Peru’s recently elected president is a former village school teacher allegedly sympathetic to the Maoist Sendero Luminoso movement; He is close to advisers who take their bearings from the late Hugo Chavez, and has promised the transformation of Peruvian society. Whether or not he achieves it, investors are wary, and the country, despite being one of Latin America’s fastest-growing economies over the past decade, faces years of continued polarization and political upheaval.
Mexican voters recently clipped the wings somewhat of their own president, Andres Manuel Lopez Obrador, returning a smaller majority in midterm elections and decisively rejecting a referendum he supported, making it more difficult for the executive to impose a more radical policy agenda. But his term won’t expire until 2024, giving him ample time for further political and economic disruption; Rather than taking steps to make Mexico’s economy more attractive for investment and the capture of supply chains relocating from Asia to the Western Hemisphere, he is doing just the opposite, particularly in the energy sector.

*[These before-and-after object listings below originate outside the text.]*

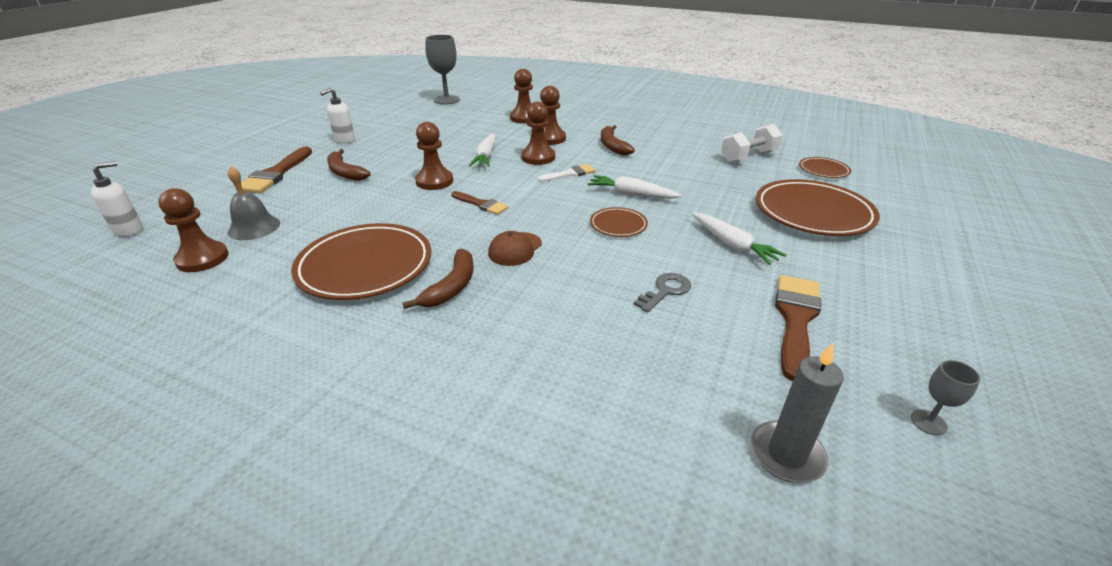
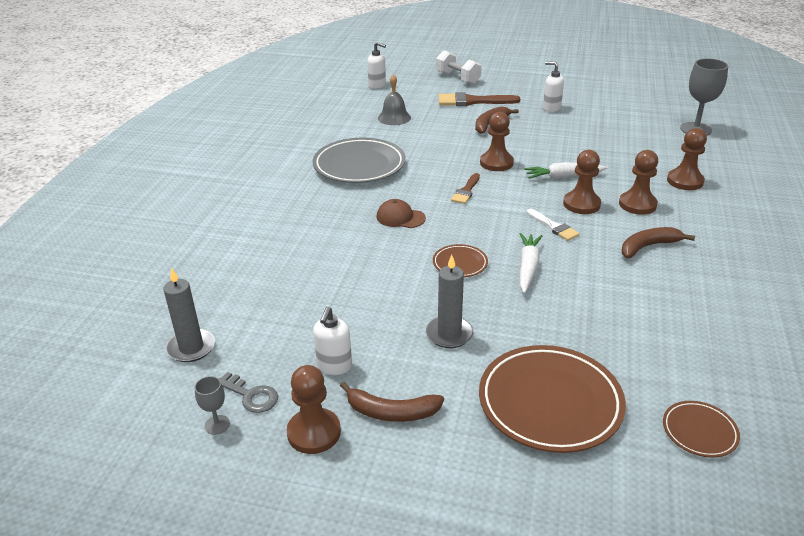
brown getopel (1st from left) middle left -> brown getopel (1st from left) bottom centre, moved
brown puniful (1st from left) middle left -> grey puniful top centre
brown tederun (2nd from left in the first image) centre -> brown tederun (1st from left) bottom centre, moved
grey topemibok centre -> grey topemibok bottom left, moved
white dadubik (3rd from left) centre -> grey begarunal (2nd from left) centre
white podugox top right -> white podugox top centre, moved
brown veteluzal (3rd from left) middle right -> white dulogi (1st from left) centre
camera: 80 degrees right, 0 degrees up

Chile, Latin America’s standout nation since the return of democracy there in 1989, with solid economic growth, dramatic poverty reduction, and stable politics, sent two candidates from the political extremes to a presidential runoff on December 19, 2021. The new president, coupled with a 2022 constitutional plebiscite demanded by protesters, could potentially undo the political stability that has prevailed for over thirty years. Colombia, arguably Washington’s staunchest regional ally, faces elections in May 2022. Politics are roiled; It has weathered a massive influx of refugees from collapsing next-door Venezuela, along with a resurgence of illegal drug trafficking, guerrilla conflict, and civic protesters destroying police stations and demanding broader economic opportunities. In a first for the country, voters may decide to give a chance to an avowed leftist with active ties to Cuba. Brazil’s outsider president is exhibiting anti-democratic tendencies in the run-up to the October 2022 elections, which he is busy undermining in case he loses. Society is bitterly polarized, and a close or disputed election could devolve into mutual recrimination and, potentially, violence.